Son intention, avec le recul, était assez claire, plusieurs mois avant l’invasion. Il est apparu ainsi à M. Eltchaninoff, l’auteur français. “La religion de la guerre s’était installée”, a-t-il dit. “Poutine avait remplacé le réel par un mythe.”
Mais pourquoi maintenant ? L’Occident, avait conclu M. Poutine depuis longtemps, était faible, divisé, décadent, livré à la consommation privée et à la promiscuité. L’Allemagne avait un nouveau chef et la France une élection imminente. Le partenariat avec la Chine avait été cimenté. De faibles renseignements l’ont persuadé que les troupes russes seraient accueillies comme des libérateurs dans de larges pans de l’est de l’Ukraine, au moins. Covid-19, a déclaré M. Bagger, “lui avait donné un sentiment d’urgence, ce temps était compté”.

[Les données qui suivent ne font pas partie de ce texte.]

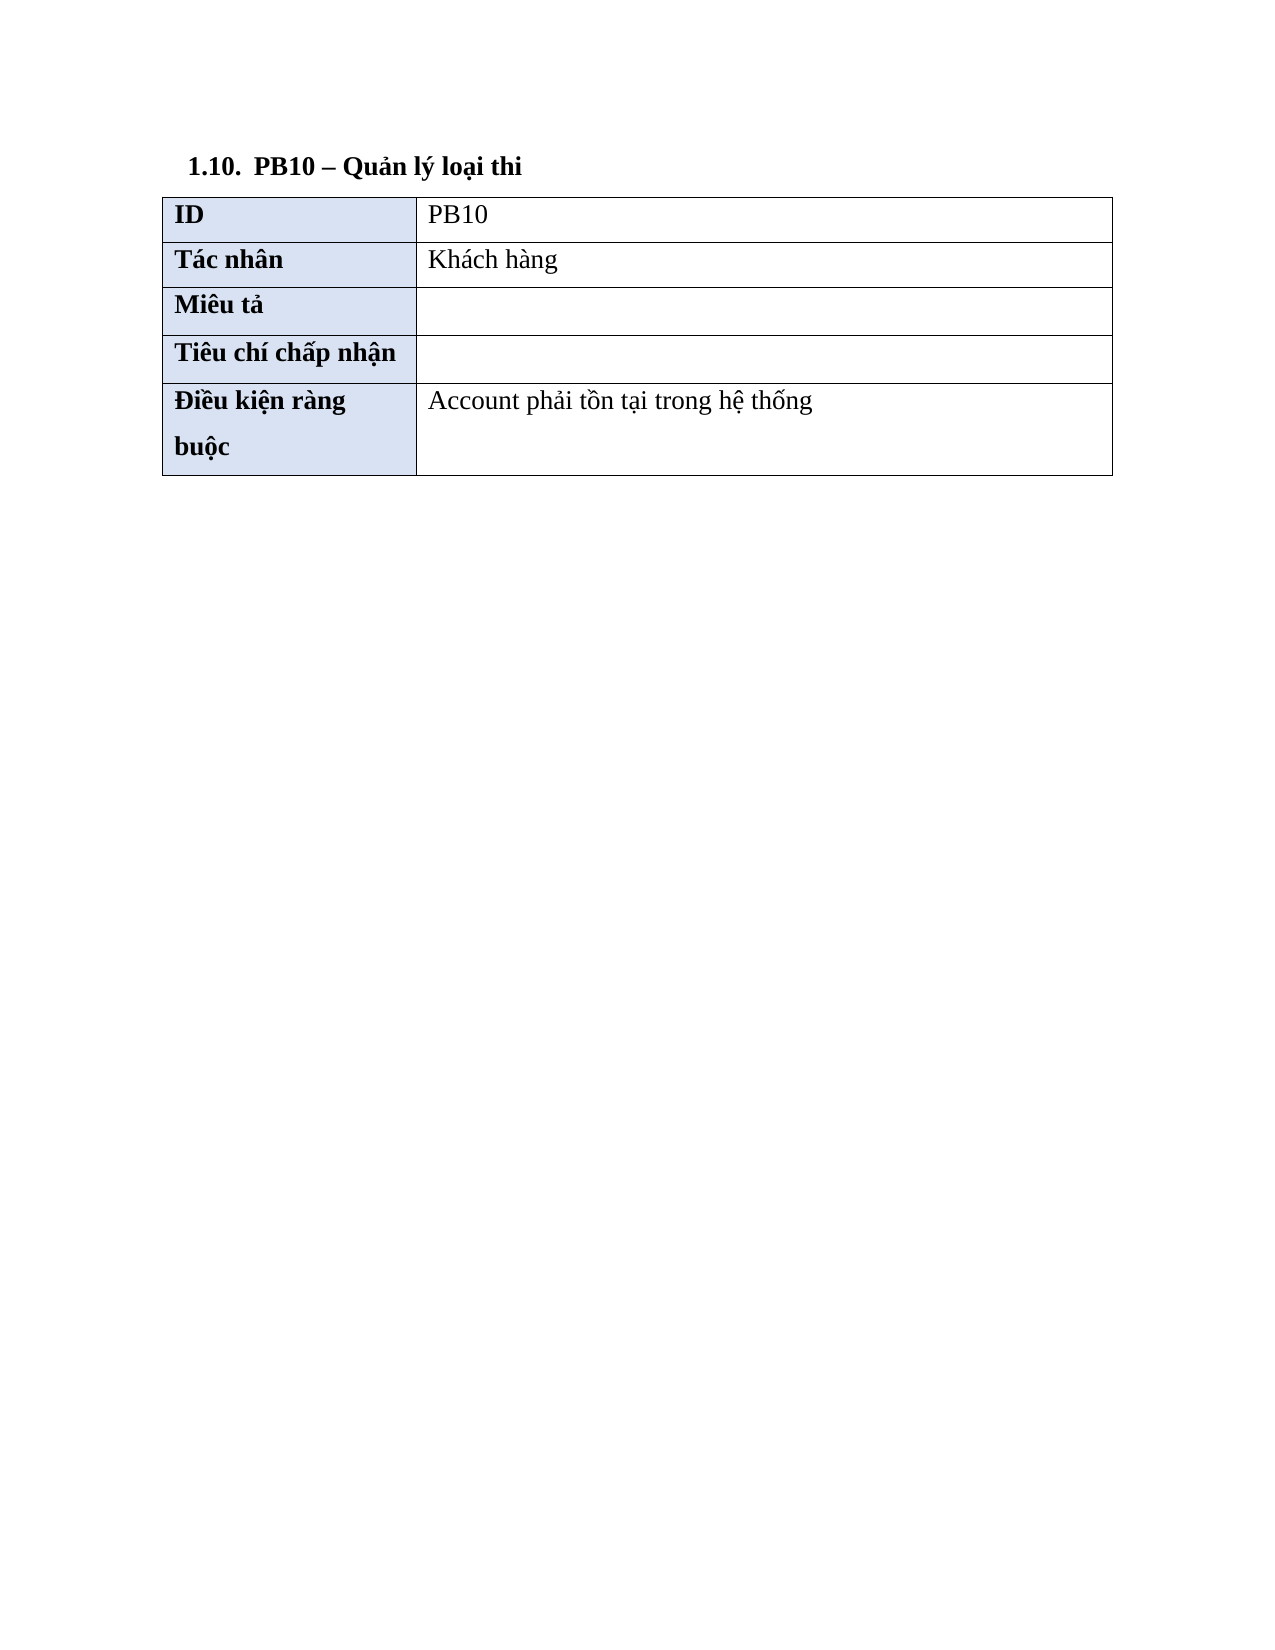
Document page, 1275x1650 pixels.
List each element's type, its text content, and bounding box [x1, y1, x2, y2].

table_header ID [163, 198, 416, 242]
table_cell Tác nhân [163, 243, 416, 287]
list PB10 – Quản lý loại thi [187, 150, 1125, 181]
table_cell Khách hàng [417, 243, 1112, 287]
table_cell Tiêu chí chấp nhận [163, 336, 416, 383]
table_cell [417, 288, 1112, 335]
table_cell Account phải tồn tại trong hệ thống [417, 384, 1112, 475]
table_header PB10 [417, 198, 1112, 242]
table_cell [417, 336, 1112, 383]
table_cell Miêu tả [163, 288, 416, 335]
table_cell Điều kiện ràng buộc [163, 384, 416, 475]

M. Hollande, l’ancien président, avait une explication plus simple : « Poutine était ivre de son succès. Ces dernières années, il a énormément gagné. En Crimée, en Syrie, en Biélorussie, en Afrique, au Kazakhstan. « Poutine se dit : ‘J’avance partout. Où suis-je en retraite ? Nulle part!'”
Ce n’est plus le cas. D’un seul coup, M. Poutine a galvanisé l’OTAN, mis fin à la neutralité suisse et au pacifisme allemand d’après-guerre, uni une Union européenne souvent fragmentée, entravé l’économie russe pour les années à venir, provoqué un exode massif de Russes instruits et renforcé ce qu’il niait lui-même. n’avait jamais existé, d’une manière qui s’avérera indélébile : la nationalité ukrainienne. Il a été déjoué par l’agile et courageux président ukrainien, Volodymyr Zelensky, un homme dont il s’est moqué.
“Il a annulé d’un coup les réalisations de sa présidence”, a déclaré M. Gabuev, chercheur principal de Carnegie Moscou, actuellement à Istanbul. Pour M. Hollande, « M. Poutine a commis l’irrémédiable.
Certes, il n’est pas facile d’envisager un chemin de retour. Le président Biden a qualifié M. Poutine de « brute », de « criminel de guerre » et de « tueur ». Pourtant, le dirigeant russe conserve de profondes réserves de soutien en Russie et un contrôle étroit sur ses services de sécurité.
Ce pouvoir corrompt est bien connu. Une distance immense semble séparer celui qui a conquis le Bundestag en 2001 par un discours conciliant et le chef de gueule fustigeant les « traîtres nationaux » séduits par l’Occident qui « ne peuvent se passer du foie gras, des huîtres ou du soi-disant genre libertés », comme il l’a dit dans son discours de racailles et de traîtres ce mois-ci. Si la guerre nucléaire reste une possibilité lointaine, elle est beaucoup moins lointaine qu’il y a un mois – un sujet de conversations régulières à table à travers l’Europe alors que M. Poutine poursuit la « dénazification » d’un pays dont le chef est juif.